----- Texto del ejercicio

La esencia de la vida humana está en la libertad, en aquel acto de comunicarse, pensar, creer y moverse de un lado a otro por determinación de su voluntad, y toda persona desposeída de estas facultades queda equiparada con un animal o un objeto. Si pensamos desde los horizontes de este axioma, vemos que desde inicios de año el sujeto de derechos y obligaciones ha sido sujetado, llevando una existencia abrumada en sus posibilidades de hacer y hacerse, y sometida a más de su libertad a la obligación de pagar préstamos cuantiosos para salvaguardar su seguridad o, si quisiéramos pensar desde la industrial falacia de los gobiernos, para “salvaguardar su vida”.

----------
----- Información proporcionada

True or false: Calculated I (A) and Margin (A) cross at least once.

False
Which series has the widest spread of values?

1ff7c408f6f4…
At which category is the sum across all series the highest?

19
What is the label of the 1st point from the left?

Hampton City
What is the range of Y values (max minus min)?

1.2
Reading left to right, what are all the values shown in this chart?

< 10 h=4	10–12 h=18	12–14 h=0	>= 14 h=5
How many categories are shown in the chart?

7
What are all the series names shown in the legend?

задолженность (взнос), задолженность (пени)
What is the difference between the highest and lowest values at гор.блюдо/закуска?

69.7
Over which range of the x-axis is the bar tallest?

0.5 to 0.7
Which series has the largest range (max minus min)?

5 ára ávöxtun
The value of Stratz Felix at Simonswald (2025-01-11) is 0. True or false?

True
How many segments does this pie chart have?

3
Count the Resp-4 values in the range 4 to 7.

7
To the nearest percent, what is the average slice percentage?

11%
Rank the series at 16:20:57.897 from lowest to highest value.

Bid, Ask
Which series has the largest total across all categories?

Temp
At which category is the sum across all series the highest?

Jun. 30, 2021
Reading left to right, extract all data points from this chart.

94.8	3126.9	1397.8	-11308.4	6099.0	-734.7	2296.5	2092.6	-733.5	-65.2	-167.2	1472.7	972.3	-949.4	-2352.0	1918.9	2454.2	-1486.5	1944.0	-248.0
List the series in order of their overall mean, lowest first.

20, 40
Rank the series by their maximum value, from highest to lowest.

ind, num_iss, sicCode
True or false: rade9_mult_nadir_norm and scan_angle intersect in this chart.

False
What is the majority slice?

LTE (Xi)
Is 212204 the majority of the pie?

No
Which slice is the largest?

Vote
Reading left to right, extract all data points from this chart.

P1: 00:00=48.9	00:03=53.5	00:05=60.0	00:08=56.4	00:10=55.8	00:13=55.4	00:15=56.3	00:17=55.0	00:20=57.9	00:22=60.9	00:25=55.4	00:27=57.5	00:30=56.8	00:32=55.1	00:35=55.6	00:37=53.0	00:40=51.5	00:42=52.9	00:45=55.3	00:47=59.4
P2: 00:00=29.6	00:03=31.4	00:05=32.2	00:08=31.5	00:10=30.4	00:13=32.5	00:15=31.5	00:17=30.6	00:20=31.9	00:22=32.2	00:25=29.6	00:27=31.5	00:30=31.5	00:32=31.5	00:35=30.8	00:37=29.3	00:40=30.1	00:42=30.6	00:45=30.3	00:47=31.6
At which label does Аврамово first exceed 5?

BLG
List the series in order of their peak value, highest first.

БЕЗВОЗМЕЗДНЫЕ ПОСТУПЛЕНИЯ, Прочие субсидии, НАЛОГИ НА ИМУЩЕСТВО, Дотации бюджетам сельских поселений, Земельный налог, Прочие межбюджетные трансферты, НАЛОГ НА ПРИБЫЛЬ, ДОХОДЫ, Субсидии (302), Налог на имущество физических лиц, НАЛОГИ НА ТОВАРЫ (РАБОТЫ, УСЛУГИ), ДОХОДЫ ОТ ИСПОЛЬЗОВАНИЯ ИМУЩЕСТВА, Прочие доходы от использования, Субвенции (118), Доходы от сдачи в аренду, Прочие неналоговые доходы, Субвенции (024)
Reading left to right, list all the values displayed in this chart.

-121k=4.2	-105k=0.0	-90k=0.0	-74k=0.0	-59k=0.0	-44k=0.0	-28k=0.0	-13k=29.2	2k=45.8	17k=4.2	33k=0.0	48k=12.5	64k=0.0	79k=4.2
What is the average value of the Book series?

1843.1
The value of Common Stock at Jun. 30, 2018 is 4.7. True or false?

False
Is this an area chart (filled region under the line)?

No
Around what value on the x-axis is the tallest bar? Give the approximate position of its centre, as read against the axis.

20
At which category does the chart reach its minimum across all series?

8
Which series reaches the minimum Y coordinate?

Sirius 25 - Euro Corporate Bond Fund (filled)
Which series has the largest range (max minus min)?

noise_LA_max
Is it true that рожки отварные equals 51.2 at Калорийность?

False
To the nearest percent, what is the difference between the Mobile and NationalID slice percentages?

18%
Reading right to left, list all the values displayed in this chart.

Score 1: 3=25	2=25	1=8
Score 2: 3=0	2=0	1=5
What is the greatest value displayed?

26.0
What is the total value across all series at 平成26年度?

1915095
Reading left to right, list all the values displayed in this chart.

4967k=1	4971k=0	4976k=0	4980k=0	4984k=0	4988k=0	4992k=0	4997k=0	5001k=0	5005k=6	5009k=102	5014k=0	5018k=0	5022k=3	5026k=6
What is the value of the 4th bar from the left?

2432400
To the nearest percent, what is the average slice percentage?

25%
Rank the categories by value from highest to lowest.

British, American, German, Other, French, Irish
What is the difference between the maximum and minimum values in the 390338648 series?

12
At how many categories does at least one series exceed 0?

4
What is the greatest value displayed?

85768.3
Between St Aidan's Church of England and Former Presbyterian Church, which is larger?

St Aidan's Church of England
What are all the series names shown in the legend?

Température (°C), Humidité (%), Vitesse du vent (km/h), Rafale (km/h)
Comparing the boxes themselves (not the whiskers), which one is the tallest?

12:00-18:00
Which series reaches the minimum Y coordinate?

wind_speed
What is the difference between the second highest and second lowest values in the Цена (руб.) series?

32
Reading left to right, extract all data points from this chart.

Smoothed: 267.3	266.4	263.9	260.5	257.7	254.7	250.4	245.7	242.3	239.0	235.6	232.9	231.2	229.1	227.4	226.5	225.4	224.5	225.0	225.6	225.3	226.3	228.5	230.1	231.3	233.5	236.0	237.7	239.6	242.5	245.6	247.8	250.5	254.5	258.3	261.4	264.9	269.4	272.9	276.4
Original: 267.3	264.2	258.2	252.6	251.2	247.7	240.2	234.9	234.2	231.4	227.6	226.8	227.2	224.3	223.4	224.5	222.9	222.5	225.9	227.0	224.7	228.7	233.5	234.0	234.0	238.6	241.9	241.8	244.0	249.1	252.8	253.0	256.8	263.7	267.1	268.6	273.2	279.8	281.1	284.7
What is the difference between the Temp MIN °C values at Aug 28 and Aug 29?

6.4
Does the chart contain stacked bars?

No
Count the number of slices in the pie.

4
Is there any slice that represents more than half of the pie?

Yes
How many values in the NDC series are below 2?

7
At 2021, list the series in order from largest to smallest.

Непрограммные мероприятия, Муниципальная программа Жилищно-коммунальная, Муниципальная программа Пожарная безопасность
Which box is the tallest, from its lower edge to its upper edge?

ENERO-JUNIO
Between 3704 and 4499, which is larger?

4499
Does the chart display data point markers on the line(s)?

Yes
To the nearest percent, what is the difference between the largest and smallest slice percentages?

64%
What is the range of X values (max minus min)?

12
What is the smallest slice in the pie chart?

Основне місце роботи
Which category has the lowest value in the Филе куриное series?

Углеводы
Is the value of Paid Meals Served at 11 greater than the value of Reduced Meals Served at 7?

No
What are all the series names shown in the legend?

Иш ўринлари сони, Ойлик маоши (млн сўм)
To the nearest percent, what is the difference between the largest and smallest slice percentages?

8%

----------

*Detalles del problema*
Reescriba de forma más breve el párrafo del texto del ejercicio que comienza con «La esencia de la vida humana» y conserve sus ideas principales.

*Resultado de la tarea*
La libertad es la esencia de la vida humana. Consiste en comunicarse, pensar, creer y desplazarse por voluntad propia. Quien carece de estas facultades queda equiparado con un animal o un objeto. Según este axioma, desde inicios de año el sujeto de derechos y obligaciones ha sido sujetado. Sus posibilidades de hacer y hacerse se han visto limitadas. Además, se le ha impuesto la obligación de pagar préstamos cuantiosos para proteger su seguridad o, según la industrial falacia de los gobiernos, para «salvaguardar su vida».